Where are the Remains of Rhode Island’s First Settler? Part 2
By Thomas D’Agostino
When last we heard of the whereabouts of the Rev. Blackstone’s remains, they were interred in the vast works of the Ann & Hope Mill. Did they stay there? Read on to find out. (Missed Part 1? Visit theyankeexpress.com)
According to Amelia Daggert Sheffield who had taken her father’s accounts and edited them for the book “A Sketch of the History of Attleborough from its Settlement to the Division,” the box was to be buried under the building and the monument erected in his name. A very old postcard of the mill shows the monument beside one of the mill walls.
The monument as described by Mrs. Sheffield stood a few yards from the original grave which was now covered by the Ann & Hope mill. In her own words from the aforementioned book:
“It is of granite about twelve feet high,-the base five or six feet square and the shaft a foot or more smaller, tapering slightly. It is within the enclosed grounds of the mill, surrounded by the vivid green of a beautiful lawn, being the only object on it.”
The front has a cross on it, naming it as the Rev. Blackstone’s burial place, as well as the claim that he was a founder of Boston and the first white settler of Rhode Island. The monument’s other three sides boast the rest of his lifetime achievements, the date of his settlement in Rhode Island (a year before his friend Roger Williams) and date of his death. All in all, pretty typical of an honorary monument. As for his bones, a certain G.W. Pratt was entrusted to hold onto the wooden box which had been sealed with lead and metal bands until the mill was completed and the monument erected.

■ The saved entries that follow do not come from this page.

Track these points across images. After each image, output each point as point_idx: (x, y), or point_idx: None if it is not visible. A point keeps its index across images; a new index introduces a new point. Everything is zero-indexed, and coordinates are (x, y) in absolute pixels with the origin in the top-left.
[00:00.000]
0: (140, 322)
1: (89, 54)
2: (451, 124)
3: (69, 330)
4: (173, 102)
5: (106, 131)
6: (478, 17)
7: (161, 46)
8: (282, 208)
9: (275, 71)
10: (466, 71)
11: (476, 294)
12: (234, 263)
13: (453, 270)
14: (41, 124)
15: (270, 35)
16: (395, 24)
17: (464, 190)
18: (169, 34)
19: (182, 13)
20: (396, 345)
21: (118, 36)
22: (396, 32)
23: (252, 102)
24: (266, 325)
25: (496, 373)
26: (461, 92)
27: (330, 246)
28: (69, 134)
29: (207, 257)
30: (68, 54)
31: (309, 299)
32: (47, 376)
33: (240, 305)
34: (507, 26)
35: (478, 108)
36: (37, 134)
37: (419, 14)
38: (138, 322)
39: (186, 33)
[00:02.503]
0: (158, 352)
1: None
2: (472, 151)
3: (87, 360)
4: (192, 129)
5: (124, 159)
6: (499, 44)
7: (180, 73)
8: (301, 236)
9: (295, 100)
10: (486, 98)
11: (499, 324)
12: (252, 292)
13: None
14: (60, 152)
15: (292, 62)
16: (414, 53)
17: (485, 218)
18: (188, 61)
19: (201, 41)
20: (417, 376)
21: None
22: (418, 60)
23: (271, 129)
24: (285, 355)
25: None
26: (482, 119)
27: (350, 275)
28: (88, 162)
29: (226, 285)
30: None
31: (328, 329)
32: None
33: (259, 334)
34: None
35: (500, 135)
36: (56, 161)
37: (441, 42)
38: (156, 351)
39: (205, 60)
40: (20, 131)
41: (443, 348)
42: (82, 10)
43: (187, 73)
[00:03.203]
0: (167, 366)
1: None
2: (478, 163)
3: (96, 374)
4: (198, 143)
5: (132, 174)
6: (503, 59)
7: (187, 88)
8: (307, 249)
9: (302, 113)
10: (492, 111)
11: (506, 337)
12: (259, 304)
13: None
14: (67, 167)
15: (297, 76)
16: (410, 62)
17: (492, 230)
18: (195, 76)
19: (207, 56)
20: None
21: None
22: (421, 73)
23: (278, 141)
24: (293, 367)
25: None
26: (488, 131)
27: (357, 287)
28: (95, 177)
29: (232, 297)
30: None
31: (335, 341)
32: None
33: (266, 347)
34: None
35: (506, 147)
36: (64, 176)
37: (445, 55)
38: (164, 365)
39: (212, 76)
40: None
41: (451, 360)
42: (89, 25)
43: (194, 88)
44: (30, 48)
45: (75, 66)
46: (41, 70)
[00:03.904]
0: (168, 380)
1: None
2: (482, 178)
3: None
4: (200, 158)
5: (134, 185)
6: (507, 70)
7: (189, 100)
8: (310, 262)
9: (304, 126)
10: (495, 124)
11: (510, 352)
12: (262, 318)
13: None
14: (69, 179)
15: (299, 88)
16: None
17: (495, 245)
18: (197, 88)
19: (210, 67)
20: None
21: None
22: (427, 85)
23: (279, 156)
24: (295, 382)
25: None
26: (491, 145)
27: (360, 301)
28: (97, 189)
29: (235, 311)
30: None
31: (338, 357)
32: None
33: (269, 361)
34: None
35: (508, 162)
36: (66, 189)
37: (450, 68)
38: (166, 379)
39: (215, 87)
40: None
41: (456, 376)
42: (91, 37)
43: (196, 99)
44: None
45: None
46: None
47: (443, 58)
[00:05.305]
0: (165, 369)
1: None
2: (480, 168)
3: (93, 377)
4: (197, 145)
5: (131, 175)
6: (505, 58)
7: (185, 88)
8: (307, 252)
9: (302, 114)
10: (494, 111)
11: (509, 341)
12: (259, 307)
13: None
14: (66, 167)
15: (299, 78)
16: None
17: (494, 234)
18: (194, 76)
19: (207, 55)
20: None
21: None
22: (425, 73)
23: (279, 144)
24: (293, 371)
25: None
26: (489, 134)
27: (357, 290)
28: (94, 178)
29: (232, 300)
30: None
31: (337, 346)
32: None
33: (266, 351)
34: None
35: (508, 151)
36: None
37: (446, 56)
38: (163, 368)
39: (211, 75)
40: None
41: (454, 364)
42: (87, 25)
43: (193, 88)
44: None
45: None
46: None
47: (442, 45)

For many years the remains of Preacher Blackstone rested with his monument in the industrial clamor of whirring engines and spindles. The “Spirit of the Gentle Sage” was most definitely out of his environment in this eternal habitat. His mortal coil was untouched from 1889 to the 1940’s when the textile industry began a southward migration in search of cheaper labor. Ann & Hope’s majestic walls soon held but memories and ghosts of the American Industrial Revolution. As for the monument, the grass grew wild and the stone fell into neglect.

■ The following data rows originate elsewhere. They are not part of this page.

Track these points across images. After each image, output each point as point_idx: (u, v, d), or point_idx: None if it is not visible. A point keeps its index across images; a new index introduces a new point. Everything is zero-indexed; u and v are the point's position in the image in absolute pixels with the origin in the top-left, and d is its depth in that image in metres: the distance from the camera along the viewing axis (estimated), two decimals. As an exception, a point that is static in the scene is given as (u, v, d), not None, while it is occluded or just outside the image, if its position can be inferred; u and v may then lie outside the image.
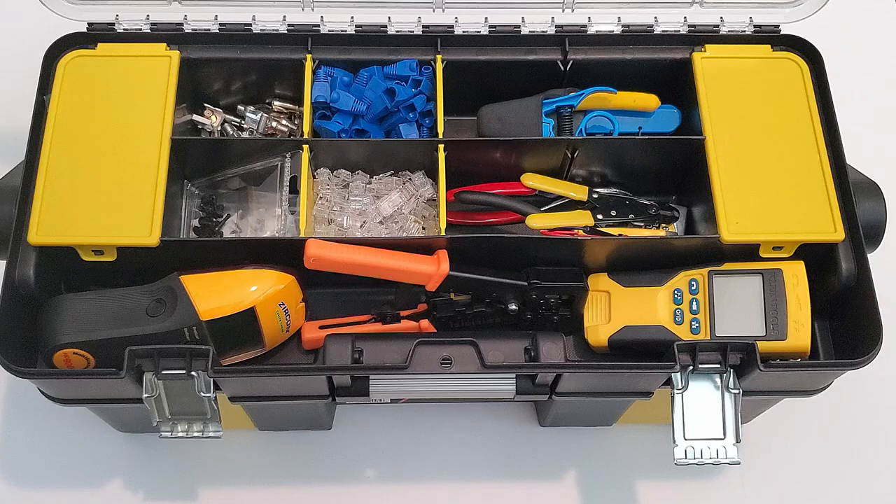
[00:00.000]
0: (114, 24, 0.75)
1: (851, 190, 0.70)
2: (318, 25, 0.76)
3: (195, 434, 0.67)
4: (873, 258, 0.70)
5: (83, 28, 0.75)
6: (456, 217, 0.77)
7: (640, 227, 0.75)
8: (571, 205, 0.76)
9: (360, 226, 0.76)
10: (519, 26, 0.77)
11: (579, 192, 0.76)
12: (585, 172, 0.77)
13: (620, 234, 0.74)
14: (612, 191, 0.77)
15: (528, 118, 0.76)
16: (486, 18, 0.77)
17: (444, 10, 0.77)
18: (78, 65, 0.74)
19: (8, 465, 0.79)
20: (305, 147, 0.73)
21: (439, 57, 0.76)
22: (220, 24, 0.76)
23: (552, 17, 0.77)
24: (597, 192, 0.76)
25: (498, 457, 0.80)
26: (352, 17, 0.76)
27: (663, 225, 0.76)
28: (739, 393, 0.65)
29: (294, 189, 0.75)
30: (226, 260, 0.69)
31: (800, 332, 0.68)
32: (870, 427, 0.82)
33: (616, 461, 0.80)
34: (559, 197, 0.76)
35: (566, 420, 0.80)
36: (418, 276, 0.69)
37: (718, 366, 0.65)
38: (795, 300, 0.69)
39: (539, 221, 0.73)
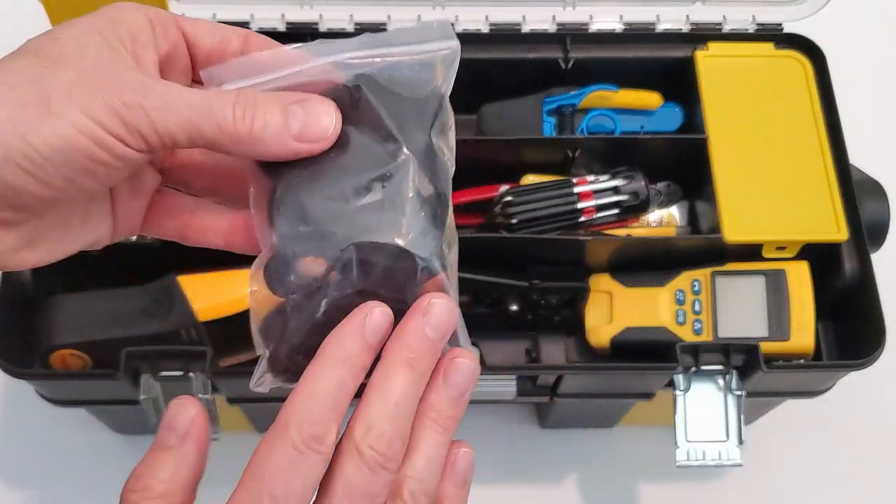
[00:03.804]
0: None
1: (854, 190, 0.70)
2: (317, 23, 0.76)
3: (193, 436, 0.66)
4: (876, 258, 0.69)
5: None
6: (456, 217, 0.77)
7: (642, 215, 0.75)
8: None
9: (360, 225, 0.75)
10: (520, 24, 0.76)
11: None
12: (587, 171, 0.77)
13: (628, 235, 0.73)
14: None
15: (529, 117, 0.76)
16: (486, 16, 0.76)
17: (444, 8, 0.76)
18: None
19: (4, 467, 0.78)
20: (304, 146, 0.72)
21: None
22: (219, 22, 0.75)
23: (553, 15, 0.76)
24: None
25: (498, 458, 0.79)
26: (351, 15, 0.76)
27: (666, 208, 0.76)
28: (742, 394, 0.65)
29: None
30: (223, 260, 0.68)
31: (803, 332, 0.68)
32: (874, 428, 0.82)
33: (618, 463, 0.79)
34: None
35: (567, 422, 0.79)
36: (418, 276, 0.68)
37: (721, 367, 0.65)
38: (798, 301, 0.68)
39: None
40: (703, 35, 0.76)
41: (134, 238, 0.70)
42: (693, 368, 0.65)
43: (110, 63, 0.33)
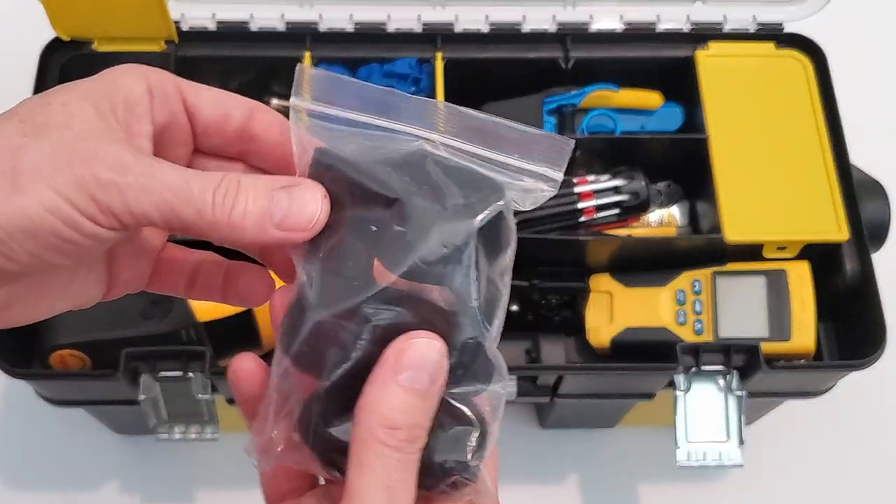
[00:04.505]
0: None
1: (855, 189, 0.70)
2: (317, 23, 0.75)
3: (192, 436, 0.66)
4: (877, 258, 0.69)
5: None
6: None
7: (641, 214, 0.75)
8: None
9: (360, 225, 0.75)
10: (520, 24, 0.76)
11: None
12: (587, 171, 0.77)
13: (628, 235, 0.73)
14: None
15: (530, 117, 0.75)
16: (486, 16, 0.76)
17: (444, 8, 0.76)
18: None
19: (4, 467, 0.78)
20: (304, 146, 0.72)
21: (439, 55, 0.75)
22: (218, 22, 0.75)
23: (553, 15, 0.76)
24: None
25: (498, 459, 0.79)
26: (351, 15, 0.75)
27: (667, 208, 0.76)
28: (743, 395, 0.65)
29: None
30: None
31: (804, 332, 0.68)
32: (874, 429, 0.81)
33: (618, 463, 0.79)
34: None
35: (568, 422, 0.79)
36: (418, 276, 0.68)
37: (722, 367, 0.65)
38: (799, 301, 0.68)
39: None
40: (703, 35, 0.76)
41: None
42: (693, 369, 0.65)
43: (94, 135, 0.31)
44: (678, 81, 0.77)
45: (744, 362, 0.65)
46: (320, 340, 0.32)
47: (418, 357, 0.32)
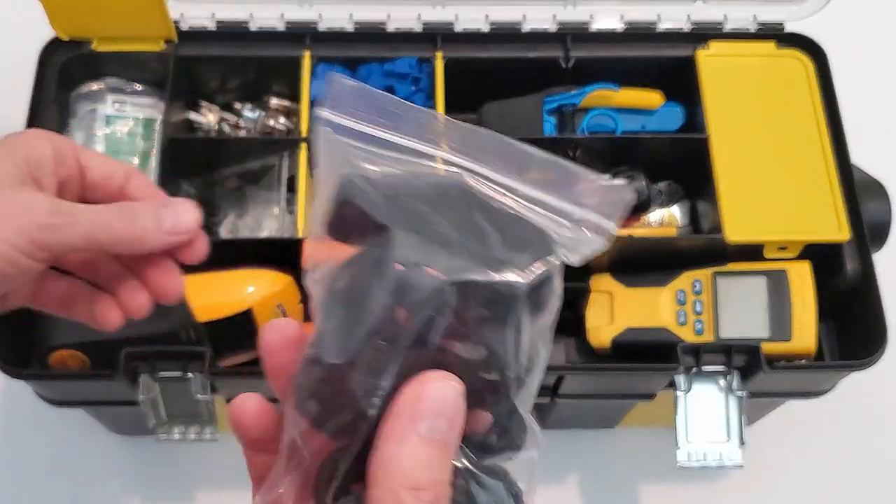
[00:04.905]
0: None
1: (856, 189, 0.70)
2: (317, 22, 0.75)
3: (192, 436, 0.66)
4: (878, 258, 0.69)
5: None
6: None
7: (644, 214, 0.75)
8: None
9: (360, 225, 0.75)
10: (520, 23, 0.76)
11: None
12: (587, 171, 0.77)
13: (629, 235, 0.73)
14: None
15: (530, 116, 0.75)
16: (486, 15, 0.76)
17: (444, 7, 0.76)
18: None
19: (3, 468, 0.78)
20: (303, 145, 0.72)
21: (439, 54, 0.75)
22: (218, 22, 0.75)
23: (554, 14, 0.76)
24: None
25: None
26: (350, 14, 0.75)
27: (667, 208, 0.76)
28: (744, 395, 0.65)
29: (292, 188, 0.74)
30: (222, 260, 0.68)
31: (805, 333, 0.67)
32: (876, 429, 0.81)
33: (618, 464, 0.79)
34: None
35: (568, 422, 0.79)
36: (418, 276, 0.68)
37: (722, 368, 0.64)
38: (800, 301, 0.68)
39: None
40: (704, 34, 0.76)
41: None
42: (694, 369, 0.64)
43: (23, 189, 0.41)
44: (679, 81, 0.76)
45: (745, 362, 0.65)
46: (339, 400, 0.29)
47: (437, 402, 0.28)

This was short lived, however. World War II gave new life to the mill as a repair depot for armory of the Navy. Now the monument had a new dilemma. The hustle and bustle of trains loading and unloading threatened its existence. The First Presbyterian Church of Cumberland then entered in agreement to move the monument to a piece of their land for further preservation. The Navy agreed and in 1944 William Blackstone’s monument was moved to its present location on Broad and Cumberland Streets which overlooks the rear of the great mill. Were his remains moved with the monument? It was then unclear whether they had been dug up and relocated. It was unclear if they had ever been buried under or near the vast stone to begin with. The town of Cumberland now maintains the minute park where the stone graces the small walkway that encompasses it. The obelisk looks slightly out of place sitting on a corner right next to a sidewalk overlooking what is now deemed as America’s first discount store.
The elusive bones can be traced up to the 1960’s when James Furay, who was Ann & Hope’s plant manager in the 40’s, was overseeing a digging project to extend utilities to a newly constructed cottage that was to be used as an office. While digging, the backhoe ran into a box. It was sealed in heavy lead and the corners had been soldered tight. Upon opening it the crew found some bone fragments and very old nails. The box had been buried north of one of the north towers that was razed during renovations to the mill.
The box sat in a store room until the 1960’s when Ann & Hope went through another expansion. It was then that Furay’s old office and store room were cleaned and room was made for a new structural enclosure. He had intended to give the box to the Rhode Island Historical Society but never got around to it. No one knows what happened to the box. It obviously, according to these accounts, was not reburied under the monument when the obelisk was moved to its present location.
Did the small coffin containing Reverend Blackstone’s remains get thrown out when the store was expanding? If so, then it is more than likely our founder is now buried in the State Landfill. Does that sound like a fitting way to bestow our gratitude for the great Reverend who was the first white settler of our state, rode a bull, (that’s right. Not a horse, a bull!) and gave Rhode Island it’s famous apples?